Alternative attack vectors
Although the use of Diffie-Hellman key exchange eliminates the main attack vector, there are other actions powerful adversaries could take. For example, they could convince the server operator to simply record all session keys.
Server-side session management mechanisms could also impact forward secrecy. For performance reasons, session keys might be kept for many hours after the conversation had been terminated.
In addition, there is an alternative session management mechanism called session tickets, which uses separate encryption keys that are rarely rotated (possibly never in extreme cases). Unless you understand your session tickets implementation very well, this feature is best disabled to ensure it does not compromise forward secrecy.
(1) Someone with access to the server's private key can, of course, perform an active man in the middle attack and impersonate the server. However, they can do that only at the time the communication is taking place. It is not possible to pile up mountains of encrypted traffic to decrypt later.
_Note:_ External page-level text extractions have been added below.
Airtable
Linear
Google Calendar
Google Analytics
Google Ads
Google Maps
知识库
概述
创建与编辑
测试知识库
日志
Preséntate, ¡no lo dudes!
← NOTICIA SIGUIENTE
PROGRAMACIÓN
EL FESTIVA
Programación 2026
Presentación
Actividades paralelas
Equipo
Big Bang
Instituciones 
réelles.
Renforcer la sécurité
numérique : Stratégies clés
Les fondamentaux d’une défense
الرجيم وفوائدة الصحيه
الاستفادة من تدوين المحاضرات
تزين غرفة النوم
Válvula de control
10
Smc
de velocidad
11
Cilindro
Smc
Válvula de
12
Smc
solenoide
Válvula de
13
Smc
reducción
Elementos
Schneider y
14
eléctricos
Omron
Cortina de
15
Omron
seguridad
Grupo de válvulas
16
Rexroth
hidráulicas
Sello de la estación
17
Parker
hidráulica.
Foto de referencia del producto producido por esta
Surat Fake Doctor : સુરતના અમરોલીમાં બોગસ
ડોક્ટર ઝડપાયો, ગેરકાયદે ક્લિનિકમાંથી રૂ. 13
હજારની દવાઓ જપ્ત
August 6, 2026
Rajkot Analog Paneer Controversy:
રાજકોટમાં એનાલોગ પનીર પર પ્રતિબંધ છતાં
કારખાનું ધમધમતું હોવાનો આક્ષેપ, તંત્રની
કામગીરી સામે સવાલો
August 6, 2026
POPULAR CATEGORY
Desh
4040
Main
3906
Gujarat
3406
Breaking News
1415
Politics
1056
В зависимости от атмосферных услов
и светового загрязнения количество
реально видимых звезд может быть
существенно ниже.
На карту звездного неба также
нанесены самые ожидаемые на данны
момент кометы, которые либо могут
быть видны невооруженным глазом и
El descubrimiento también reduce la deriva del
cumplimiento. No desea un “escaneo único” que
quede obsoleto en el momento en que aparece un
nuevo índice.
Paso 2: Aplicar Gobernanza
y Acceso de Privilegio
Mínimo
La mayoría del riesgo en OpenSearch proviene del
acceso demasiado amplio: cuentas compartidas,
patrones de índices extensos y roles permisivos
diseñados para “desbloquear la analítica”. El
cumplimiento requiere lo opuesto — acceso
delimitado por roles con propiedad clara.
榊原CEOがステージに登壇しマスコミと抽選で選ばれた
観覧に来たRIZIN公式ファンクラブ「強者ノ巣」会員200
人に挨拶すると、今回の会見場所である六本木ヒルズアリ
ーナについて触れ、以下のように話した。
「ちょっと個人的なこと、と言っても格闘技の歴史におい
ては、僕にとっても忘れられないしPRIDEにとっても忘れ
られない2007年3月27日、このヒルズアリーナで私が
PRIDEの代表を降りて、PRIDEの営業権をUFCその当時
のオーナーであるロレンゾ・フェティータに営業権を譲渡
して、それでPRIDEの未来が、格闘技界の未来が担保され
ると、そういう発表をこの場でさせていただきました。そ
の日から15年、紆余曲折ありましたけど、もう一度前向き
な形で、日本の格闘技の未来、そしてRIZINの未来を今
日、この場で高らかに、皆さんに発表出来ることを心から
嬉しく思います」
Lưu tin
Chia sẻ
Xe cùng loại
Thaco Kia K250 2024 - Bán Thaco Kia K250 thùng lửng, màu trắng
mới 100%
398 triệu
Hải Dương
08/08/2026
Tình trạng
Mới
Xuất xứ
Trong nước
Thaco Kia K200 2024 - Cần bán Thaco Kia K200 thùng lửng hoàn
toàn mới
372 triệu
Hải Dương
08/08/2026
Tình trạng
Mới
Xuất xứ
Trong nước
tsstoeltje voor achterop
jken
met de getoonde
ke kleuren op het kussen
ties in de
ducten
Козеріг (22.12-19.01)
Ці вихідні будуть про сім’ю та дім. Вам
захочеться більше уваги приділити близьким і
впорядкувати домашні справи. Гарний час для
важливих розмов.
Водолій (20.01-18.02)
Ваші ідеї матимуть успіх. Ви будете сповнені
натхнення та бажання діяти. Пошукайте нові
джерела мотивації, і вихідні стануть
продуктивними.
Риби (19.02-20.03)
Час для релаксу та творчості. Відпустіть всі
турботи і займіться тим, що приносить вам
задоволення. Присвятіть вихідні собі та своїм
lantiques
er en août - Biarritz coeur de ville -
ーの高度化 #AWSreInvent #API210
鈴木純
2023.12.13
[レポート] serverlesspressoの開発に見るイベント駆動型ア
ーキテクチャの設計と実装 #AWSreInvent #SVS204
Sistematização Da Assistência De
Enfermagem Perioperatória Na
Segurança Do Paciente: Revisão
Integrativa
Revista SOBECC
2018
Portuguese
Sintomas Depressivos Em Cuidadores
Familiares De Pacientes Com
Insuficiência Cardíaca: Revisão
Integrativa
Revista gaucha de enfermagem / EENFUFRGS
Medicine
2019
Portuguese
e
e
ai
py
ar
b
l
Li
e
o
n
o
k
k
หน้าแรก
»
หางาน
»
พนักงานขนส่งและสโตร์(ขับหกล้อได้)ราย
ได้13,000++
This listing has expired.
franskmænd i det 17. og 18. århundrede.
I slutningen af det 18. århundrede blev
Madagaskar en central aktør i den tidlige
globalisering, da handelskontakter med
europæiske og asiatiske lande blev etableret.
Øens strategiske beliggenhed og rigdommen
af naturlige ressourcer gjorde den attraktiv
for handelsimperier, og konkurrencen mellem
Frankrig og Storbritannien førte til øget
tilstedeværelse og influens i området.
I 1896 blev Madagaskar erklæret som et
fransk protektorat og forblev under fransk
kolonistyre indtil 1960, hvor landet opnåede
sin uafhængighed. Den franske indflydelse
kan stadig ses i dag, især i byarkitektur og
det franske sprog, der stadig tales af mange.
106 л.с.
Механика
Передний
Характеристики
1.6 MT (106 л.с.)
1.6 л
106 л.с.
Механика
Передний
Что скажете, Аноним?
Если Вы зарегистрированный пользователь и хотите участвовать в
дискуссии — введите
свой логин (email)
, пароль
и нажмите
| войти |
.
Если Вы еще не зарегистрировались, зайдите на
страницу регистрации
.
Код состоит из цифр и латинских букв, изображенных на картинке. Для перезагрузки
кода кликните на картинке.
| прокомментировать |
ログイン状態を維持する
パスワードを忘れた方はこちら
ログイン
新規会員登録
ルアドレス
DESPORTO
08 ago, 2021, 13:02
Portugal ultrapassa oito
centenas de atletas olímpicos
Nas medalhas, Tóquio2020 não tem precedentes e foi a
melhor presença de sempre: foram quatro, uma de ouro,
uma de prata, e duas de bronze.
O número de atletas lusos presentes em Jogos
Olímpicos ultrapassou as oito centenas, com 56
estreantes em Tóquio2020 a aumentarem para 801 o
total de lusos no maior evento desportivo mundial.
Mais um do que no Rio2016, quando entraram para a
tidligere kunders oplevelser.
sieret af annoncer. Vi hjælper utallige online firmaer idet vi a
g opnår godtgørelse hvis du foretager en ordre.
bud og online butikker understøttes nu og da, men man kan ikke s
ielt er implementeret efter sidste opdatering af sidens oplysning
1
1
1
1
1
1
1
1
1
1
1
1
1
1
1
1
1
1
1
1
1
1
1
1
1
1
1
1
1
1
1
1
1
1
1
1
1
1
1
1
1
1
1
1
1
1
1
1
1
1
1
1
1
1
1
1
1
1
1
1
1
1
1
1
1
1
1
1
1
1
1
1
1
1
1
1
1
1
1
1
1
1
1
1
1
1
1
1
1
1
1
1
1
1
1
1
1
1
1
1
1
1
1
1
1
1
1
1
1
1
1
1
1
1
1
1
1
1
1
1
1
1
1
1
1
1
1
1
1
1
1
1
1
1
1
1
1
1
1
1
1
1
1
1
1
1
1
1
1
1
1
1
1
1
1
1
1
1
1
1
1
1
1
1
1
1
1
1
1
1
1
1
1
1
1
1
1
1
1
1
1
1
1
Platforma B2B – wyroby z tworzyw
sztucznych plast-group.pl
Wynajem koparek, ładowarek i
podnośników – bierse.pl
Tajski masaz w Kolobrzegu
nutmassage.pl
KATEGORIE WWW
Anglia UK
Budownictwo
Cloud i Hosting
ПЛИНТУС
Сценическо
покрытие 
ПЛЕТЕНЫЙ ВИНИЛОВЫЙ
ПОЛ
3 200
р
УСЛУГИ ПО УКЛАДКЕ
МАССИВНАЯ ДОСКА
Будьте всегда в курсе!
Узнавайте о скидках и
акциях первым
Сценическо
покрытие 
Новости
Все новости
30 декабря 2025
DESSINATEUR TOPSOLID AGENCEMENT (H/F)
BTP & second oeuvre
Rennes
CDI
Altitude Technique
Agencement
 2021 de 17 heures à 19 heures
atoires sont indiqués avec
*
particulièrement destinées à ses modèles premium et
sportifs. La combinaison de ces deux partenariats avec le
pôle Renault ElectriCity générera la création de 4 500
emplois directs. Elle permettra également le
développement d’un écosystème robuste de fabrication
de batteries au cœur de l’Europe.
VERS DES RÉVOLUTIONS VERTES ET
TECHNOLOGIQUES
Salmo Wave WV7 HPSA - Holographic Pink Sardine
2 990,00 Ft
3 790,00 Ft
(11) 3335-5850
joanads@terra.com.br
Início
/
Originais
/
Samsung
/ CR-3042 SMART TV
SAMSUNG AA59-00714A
(2) It's also sometimes called perfect forward secrecy, but, because it is possible to uncover the communication by breaking the session keys, it's clearly not perfect.
(3) I am assuming the most common case, that you have an RSA key (virtually everyone does). There's a number of ECDHE suites that need to enabled if you're using an ECDSA key. I am also ignoring GCM suites for the time being, because they are not very widely supported. I am also ignoring any potential desire to mitigate BEAST by favouring RC4, which might be impossible to do across all client devices.